— WORK ITEM —
Reproduce the listing in full. Omit the pictures.

(Beginning of DATASET CONTENT)

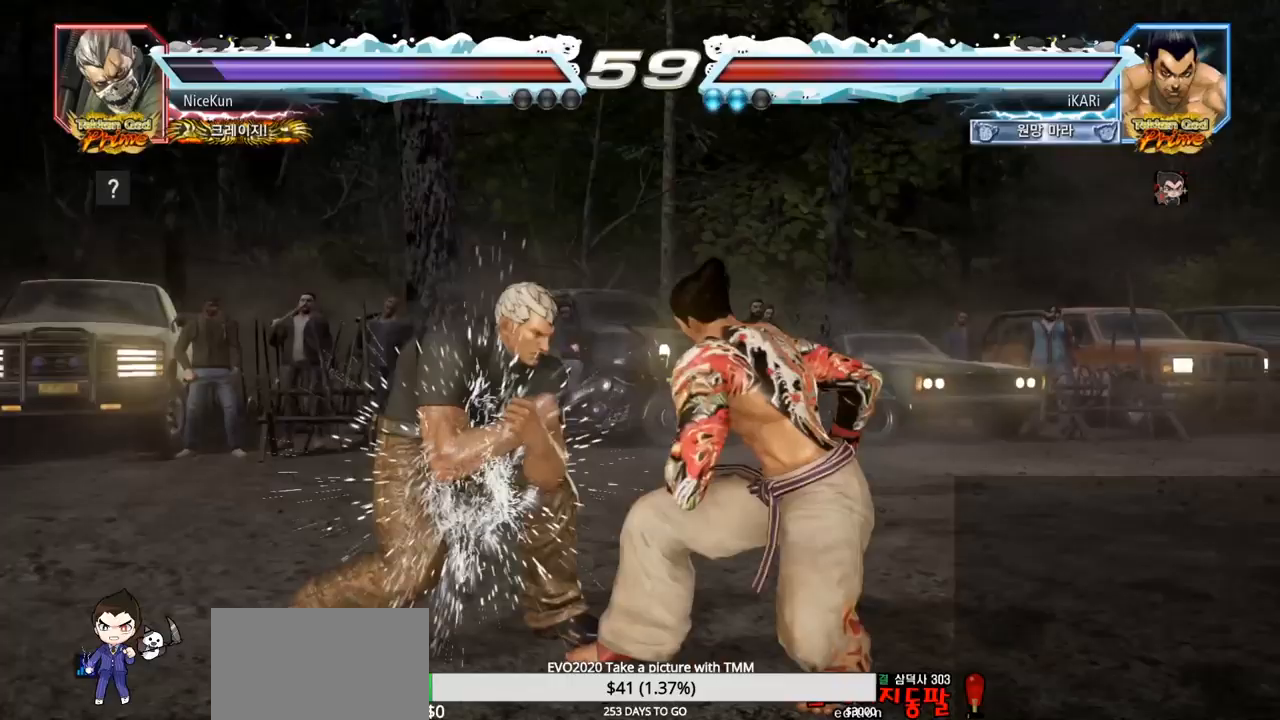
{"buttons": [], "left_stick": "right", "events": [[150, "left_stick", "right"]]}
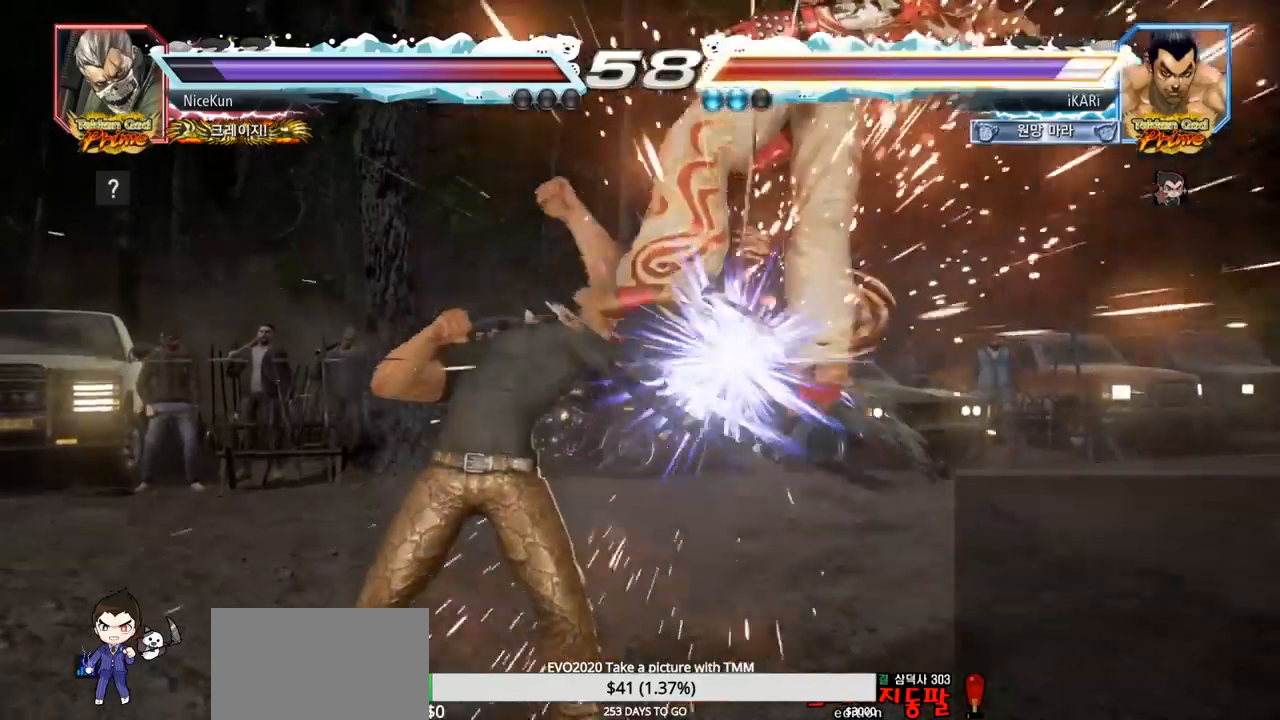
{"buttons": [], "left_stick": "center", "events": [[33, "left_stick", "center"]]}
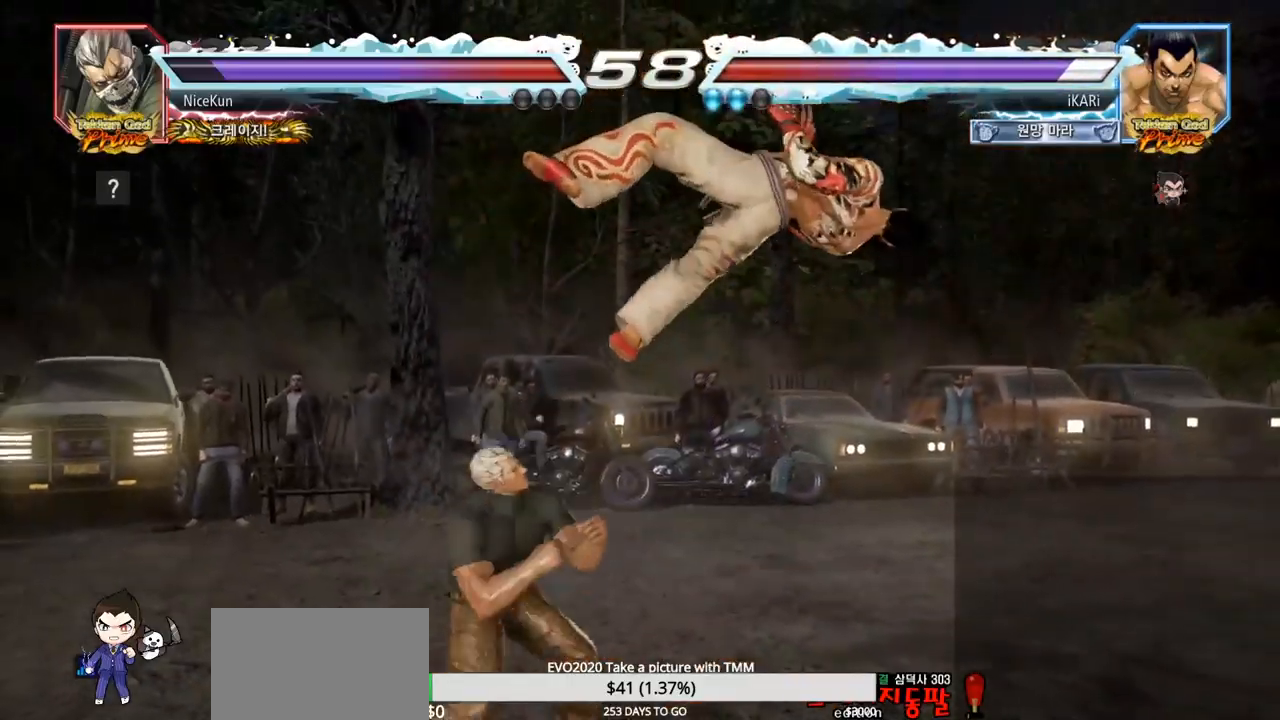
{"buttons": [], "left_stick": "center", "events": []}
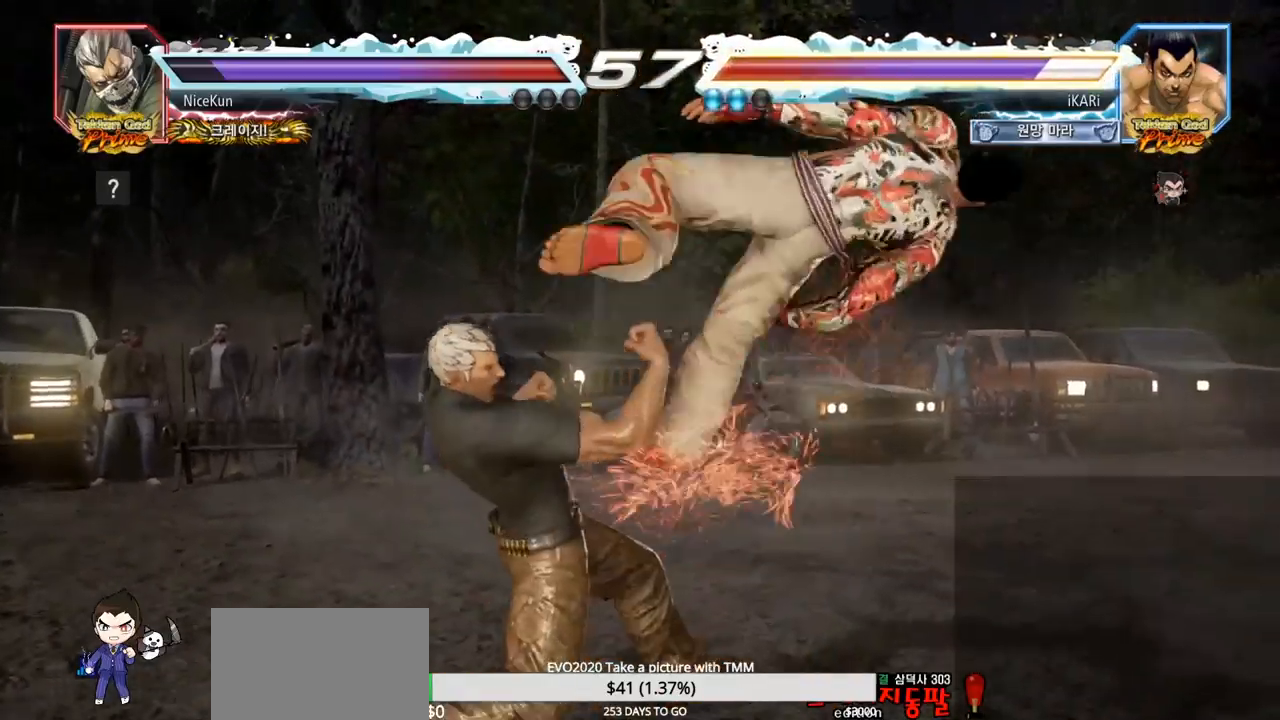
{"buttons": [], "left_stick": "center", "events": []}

(End of DATASET CONTENT)

— TASK SOLUTION —
{"buttons": [], "left_stick": "right", "events": [[150, "left_stick", "right"]]}
{"buttons": [], "left_stick": "center", "events": [[33, "left_stick", "center"]]}
{"buttons": [], "left_stick": "center", "events": []}
{"buttons": [], "left_stick": "center", "events": []}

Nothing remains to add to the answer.